In [3]:
import pandas as pd

In [4]:
train_path = '../../data/raw/train.csv'
val_path = '../../data/raw/dev.csv'

train = pd.read_csv(train_path)
validation = pd.read_csv(val_path)

base = '/Users/chuamelia/Google Drive/Spring 2020/Machine Learning/fake-review-detection-project/data/processed/dev/'

### Balancing Dataset
**Methodology:**

1. Separate out the negative examples (dominant class)
2. Determine the number of dataframes (`num_splits`) needed to incorporate all negative examples.
3. Create a list of dataframes containing the different splits of negative examples.
4. Concat the positive and negative examples back together.
    - For each new training set, include a 80% random sample of the positive examples to aviod overfitting to the
    postive examples

In [6]:
# Setting frac = 1 to shuffle all the data
full_negative_examples = train[train['label']==0].sample(frac=1)

In [9]:
# Obtaining the number of positive and negative examples 
# to determine the number of splits  
positive_examples = train[train['label']==1]
num_pos_examples = positive_examples.count()[0]
num_neg_examples = full_negative_examples.count()[0]

num_splits = int(round(num_neg_examples / num_pos_examples))

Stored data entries
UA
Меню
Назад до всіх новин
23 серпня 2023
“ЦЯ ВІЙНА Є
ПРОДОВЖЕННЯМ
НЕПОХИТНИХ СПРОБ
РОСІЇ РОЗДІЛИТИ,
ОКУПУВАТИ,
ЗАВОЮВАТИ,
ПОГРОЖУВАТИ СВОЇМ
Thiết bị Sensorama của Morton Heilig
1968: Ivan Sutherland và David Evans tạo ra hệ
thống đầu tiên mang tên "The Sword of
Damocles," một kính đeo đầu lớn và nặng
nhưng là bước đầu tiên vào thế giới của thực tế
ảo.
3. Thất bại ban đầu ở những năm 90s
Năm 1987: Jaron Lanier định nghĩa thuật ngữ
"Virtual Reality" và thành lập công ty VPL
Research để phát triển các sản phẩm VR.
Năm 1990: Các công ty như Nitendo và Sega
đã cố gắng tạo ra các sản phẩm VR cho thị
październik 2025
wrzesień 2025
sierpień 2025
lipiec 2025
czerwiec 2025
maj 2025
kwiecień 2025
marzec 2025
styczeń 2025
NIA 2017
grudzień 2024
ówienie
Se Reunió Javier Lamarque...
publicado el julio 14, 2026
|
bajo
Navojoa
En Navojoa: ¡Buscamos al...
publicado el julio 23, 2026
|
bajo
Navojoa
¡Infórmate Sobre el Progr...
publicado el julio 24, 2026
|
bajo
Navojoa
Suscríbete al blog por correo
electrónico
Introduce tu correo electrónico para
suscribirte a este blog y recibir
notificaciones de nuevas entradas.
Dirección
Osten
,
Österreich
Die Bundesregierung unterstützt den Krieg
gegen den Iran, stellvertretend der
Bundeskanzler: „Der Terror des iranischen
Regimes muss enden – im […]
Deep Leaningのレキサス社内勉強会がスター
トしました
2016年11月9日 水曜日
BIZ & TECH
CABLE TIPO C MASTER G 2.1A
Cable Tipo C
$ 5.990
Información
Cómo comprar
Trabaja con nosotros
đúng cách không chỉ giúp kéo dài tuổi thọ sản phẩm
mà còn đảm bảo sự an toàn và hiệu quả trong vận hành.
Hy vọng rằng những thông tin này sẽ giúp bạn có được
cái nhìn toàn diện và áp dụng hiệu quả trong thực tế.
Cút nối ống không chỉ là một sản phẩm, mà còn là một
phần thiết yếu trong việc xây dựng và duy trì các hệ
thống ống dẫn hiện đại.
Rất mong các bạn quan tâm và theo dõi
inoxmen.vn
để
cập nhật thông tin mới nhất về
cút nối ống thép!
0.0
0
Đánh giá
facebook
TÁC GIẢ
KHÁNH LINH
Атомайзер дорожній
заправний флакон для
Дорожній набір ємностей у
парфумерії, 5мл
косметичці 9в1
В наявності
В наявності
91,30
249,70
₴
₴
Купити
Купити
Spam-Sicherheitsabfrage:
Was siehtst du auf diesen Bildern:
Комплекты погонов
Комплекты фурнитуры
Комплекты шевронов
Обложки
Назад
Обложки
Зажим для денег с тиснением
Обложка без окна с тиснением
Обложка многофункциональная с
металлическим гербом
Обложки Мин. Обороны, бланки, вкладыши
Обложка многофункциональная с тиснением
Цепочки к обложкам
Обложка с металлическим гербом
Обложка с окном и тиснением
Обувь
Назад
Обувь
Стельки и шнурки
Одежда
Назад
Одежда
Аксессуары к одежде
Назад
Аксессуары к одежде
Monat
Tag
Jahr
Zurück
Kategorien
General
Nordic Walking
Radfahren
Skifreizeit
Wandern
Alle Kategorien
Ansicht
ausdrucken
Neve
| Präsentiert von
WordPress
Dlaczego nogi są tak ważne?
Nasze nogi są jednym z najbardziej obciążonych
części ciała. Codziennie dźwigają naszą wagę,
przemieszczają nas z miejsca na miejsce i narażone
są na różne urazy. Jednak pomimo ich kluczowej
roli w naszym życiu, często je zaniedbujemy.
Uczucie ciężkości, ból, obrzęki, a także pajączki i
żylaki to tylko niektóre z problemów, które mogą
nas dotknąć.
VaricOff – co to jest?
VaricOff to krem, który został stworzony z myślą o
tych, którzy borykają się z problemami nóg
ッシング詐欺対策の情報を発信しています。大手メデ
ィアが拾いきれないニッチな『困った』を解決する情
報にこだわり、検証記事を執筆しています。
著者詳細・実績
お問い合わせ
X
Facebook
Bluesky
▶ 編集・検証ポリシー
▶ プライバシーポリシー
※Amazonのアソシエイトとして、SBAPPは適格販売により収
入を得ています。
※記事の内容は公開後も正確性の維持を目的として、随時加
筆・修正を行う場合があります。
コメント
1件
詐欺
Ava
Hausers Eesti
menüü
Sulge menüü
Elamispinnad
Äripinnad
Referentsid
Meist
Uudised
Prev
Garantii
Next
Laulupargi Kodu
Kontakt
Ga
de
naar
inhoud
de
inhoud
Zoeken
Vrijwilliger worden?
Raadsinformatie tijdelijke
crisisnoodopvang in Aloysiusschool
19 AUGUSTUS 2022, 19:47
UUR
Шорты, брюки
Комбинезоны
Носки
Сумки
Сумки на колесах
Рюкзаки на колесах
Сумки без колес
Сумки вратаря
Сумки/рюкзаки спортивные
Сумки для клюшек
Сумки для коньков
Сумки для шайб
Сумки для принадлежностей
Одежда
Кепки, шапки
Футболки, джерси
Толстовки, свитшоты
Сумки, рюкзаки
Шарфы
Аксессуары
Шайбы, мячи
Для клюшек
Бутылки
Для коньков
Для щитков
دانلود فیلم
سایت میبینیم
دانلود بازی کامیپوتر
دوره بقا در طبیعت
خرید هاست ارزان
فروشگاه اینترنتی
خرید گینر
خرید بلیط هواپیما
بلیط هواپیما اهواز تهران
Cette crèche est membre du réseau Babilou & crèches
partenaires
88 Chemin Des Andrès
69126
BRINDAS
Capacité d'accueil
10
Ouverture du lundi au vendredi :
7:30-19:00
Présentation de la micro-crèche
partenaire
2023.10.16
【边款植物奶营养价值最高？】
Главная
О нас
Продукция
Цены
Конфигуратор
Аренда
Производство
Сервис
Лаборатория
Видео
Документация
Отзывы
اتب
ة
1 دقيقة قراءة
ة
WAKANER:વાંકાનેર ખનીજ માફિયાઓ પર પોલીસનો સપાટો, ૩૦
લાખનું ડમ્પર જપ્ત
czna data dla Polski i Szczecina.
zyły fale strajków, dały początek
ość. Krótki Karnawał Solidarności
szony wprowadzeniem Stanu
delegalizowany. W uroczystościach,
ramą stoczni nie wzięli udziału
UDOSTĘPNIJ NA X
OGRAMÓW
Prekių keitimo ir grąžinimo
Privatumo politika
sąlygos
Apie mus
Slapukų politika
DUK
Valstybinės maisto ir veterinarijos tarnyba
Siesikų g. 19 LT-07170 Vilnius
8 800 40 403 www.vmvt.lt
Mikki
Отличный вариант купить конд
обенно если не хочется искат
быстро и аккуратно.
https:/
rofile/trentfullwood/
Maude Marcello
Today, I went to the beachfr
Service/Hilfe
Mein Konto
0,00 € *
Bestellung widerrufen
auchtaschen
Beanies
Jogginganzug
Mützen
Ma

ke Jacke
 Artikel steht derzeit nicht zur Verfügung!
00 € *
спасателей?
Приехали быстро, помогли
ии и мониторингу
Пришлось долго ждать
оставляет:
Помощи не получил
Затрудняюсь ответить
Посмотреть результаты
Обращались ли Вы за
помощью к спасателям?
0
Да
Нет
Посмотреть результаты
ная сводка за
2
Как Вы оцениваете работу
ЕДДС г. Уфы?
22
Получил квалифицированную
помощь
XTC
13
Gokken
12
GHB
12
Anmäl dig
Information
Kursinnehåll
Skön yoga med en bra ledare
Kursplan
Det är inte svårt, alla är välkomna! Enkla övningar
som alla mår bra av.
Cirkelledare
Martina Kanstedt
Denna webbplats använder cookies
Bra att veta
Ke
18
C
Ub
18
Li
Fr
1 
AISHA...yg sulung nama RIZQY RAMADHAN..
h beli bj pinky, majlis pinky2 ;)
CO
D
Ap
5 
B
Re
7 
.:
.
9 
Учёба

EXERCISE TASKS:
(a) In the notebook on balancing the review dataset, swap "dataframes" for "data frames" and reproduce the passage starting with "2. Determine the" and going on through "examples back together.".
(b) According to the notebook on balancing the review dataset, why does each new training set include only an 80% random sample of the positive examples? Answer in one to three sentences.
(c) Extend the notebook on balancing the review dataset onward from its final line.

TASK RESULTS:
(a)
2. Determine the number of data frames (`num_splits`) needed to incorporate all negative examples.
3. Create a list of data frames containing the different splits of negative examples.
4. Concat the positive and negative examples back together.

(b) Each new training set takes an 80% random sample of the positive examples to avoid overfitting to the positive examples.

(c)
In [10]:
neg_train_data = [full_negative_examples[ i * num_pos_examples : min((i + 1) * num_pos_examples, num_neg_examples)] for i in range(num_splits)]

In [11]:
training_sets = []
for i, negative_examples in enumerate(neg_train_data):
    train_set_fname = 'ac4119_train_set_{0}'.format(i)
    positive_examples = train[train['label']==1].sample(frac=.8)
    # Unioning the positive and negative examples 
    # Then shuffling so that not all negative examples are at the end
    train_set = pd.concat([negative_examples, positive_examples], ignore_index=True).sample(frac=1)
    training_sets.append(train_set)
    train_set.to_csv(base + train_set_fname, index=False, sep=',')

In [13]:
return_text = "There are {0} training sets.".format(len(training_sets))
print(return_text )

There are 9 training sets.


Cleaning Data

In [24]:
from nltk.corpus import stopwords
from nltk.tokenize import word_tokenize
import string
from spellchecker import SpellChecker

In [31]:
stop_words = set(stopwords.words('english')) 

def rm_stop_words(tokens):
    filtered = [w for w in tokens if not w.lower() in stop_words] 
    return filtered

def rm_puctuation(tokens):
    init_filter = [w for w in tokens if w not in string.punctuation]
    table = str.maketrans('', '', string.punctuation)
    stripped = [w.translate(table) for w in init_filter]
    clean = [w for w in stripped if w not in ['',' ']]
    return clean

def filter_tokens(tokens):
    filtered = rm_stop_words(tokens)
    new_tokens = rm_puctuation(filtered)
    return new_tokens

def spellcheck_tokens(tokens):
    spell = SpellChecker()
    misspelled = spell.unknown(tokens)
    cleaned_tokens = [spell.correction(word) if word in misspelled  else word for word in tokens ]
    return cleaned_tokens

In [32]:
# Sample text used to benchmark both Spell Checkers.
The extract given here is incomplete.